Eric Chabrow, Gov Info Security, 02/09/2010

Melissa Hathaway and her son Alexander found themselves 22 customers deep in the checkout line at a Lego Store last Christmas Eve. The line wasn’t moving because of a glitch that wouldn’t allow the processing of charge-card transactions. “Do you have cash to pay for the gifts” the 9 year old asked. “Yes,” his mom answered. But the computerized cash registers couldn’t record cash transactions, either. Alexander observed: “We’re not a very advanced society if we can’t move backward.”

The amusing anecdote was delivered last week by the onetime White House cybersecurity adviser on a webcast originating from California and transmitted by Cisco Systems, which earlier this month retained her as a part-time senior adviser.

Hathaway is very visible these days, coast to coast. Tuesday, for example, she was honored in an Internet Security Alliance forum at the National Press Club in Washington.

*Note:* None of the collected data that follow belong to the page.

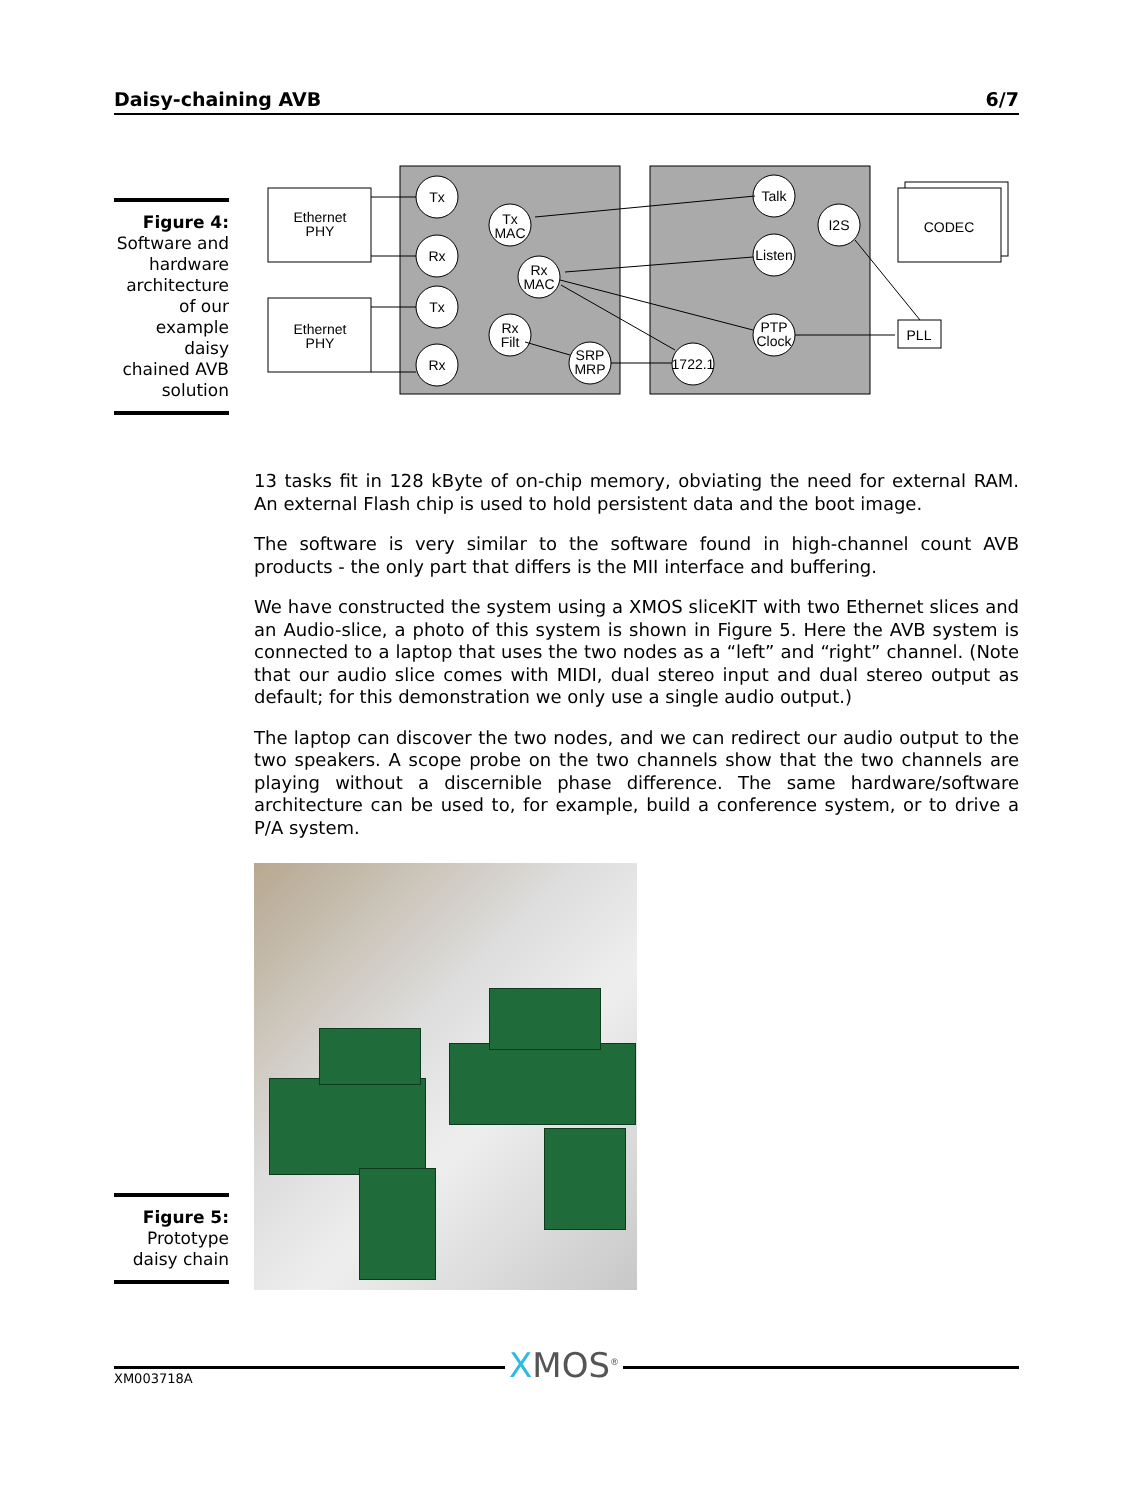Daisy-chaining AVB 6/7
Figure 4:
Software and hardware architecture of our example daisy chained AVB solution
Ethernet
PHY
Ethernet
PHY
CODEC
PLL
Tx
Rx
Tx
Rx
Tx
MAC
Rx
MAC
Rx
Filt
SRP
MRP
Talk
Listen
PTP
Clock
I2S
1722.1
13 tasks fit in 128 kByte of on-chip memory, obviating the need for external RAM. An external Flash chip is used to hold persistent data and the boot image.
The software is very similar to the software found in high-channel count AVB products - the only part that differs is the MII interface and buffering.
We have constructed the system using a XMOS sliceKIT with two Ethernet slices and an Audio-slice, a photo of this system is shown in Figure 5. Here the AVB system is connected to a laptop that uses the two nodes as a “left” and “right” channel. (Note that our audio slice comes with MIDI, dual stereo input and dual stereo output as default; for this demonstration we only use a single audio output.)
The laptop can discover the two nodes, and we can redirect our audio output to the two speakers. A scope probe on the two channels show that the two channels are playing without a discernible phase difference. The same hardware/software architecture can be used to, for example, build a conference system, or to drive a P/A system.
Figure 5:
Prototype daisy chain
XM003718A XMOS<sup>®</sup>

Monday, Terremark Worldwide announced Hathaway’s election to the board of directors of the provider of managed IT infrastructure services. Since leaving government service in August, Hathaway has established her own consultancy, joined the Harvard Kennedy School’s Belfer Center for Science and International Affairs as a senior adviser, written articles about cybersecurity that were posted online and been widely quoted in the media.

A year ago, most people never heard of Melissa Hathaway until President Obama tapped her to lead the administration’s cyberspace policy review. For months, in stealth mode, she interviewed scores of government officials, IT security practitioners and cybersecurity thought-leaders to produce what’s known as the 60-day report (the study was to last 60 days but took twice as long).

Fewer people even knew what Hathaway looked like, and when the White House eventually released her photograph in April, it became news. Hathaway made her public debut speech as the acting senior director for cyberspace at the National Security and Homeland Security Councils in a keynote address delivered at last year’s RSA show. Still, until her resignation from government service in August – after being bypassed for the White House cybersecurity coordinator’s job eventually given to Howard Schmidt – her public appearances and utterances were rare.

Now, in the private sector, Hathaway’s new public persona should help build the public-private partnership needed to create the environment necessary to safeguard government IT systems and the nation’s critical IT infrastructure. Few in the private sector have the recent government cybersecurity credentials and the intimacy with how federal IT security function as Hathaway. She addressed that point in the Cisco webcast:

”I think the things I can bring to Cisco and to others is that true understanding of how the public sector works and how to get that partnership moving along, And, the solutions can’t be driven by the public sector; they’re only going to be driven by private sector and it’s who’s going to be the first adopter of it and then how are we going to create that national movement around it. So I think right now, I can have the most impact on the private sector.”

It’s not just her knowledge of cybersecurity and the synergies between the government and business that will serve Hathaway in helping foster public-private sector cooperation. It’s her ability to explain the impact of technology and security to non-technologists – whether government leaders, business executives or the average citizen – who must be part of the solution, as she illustrated in the telling of the Lego story.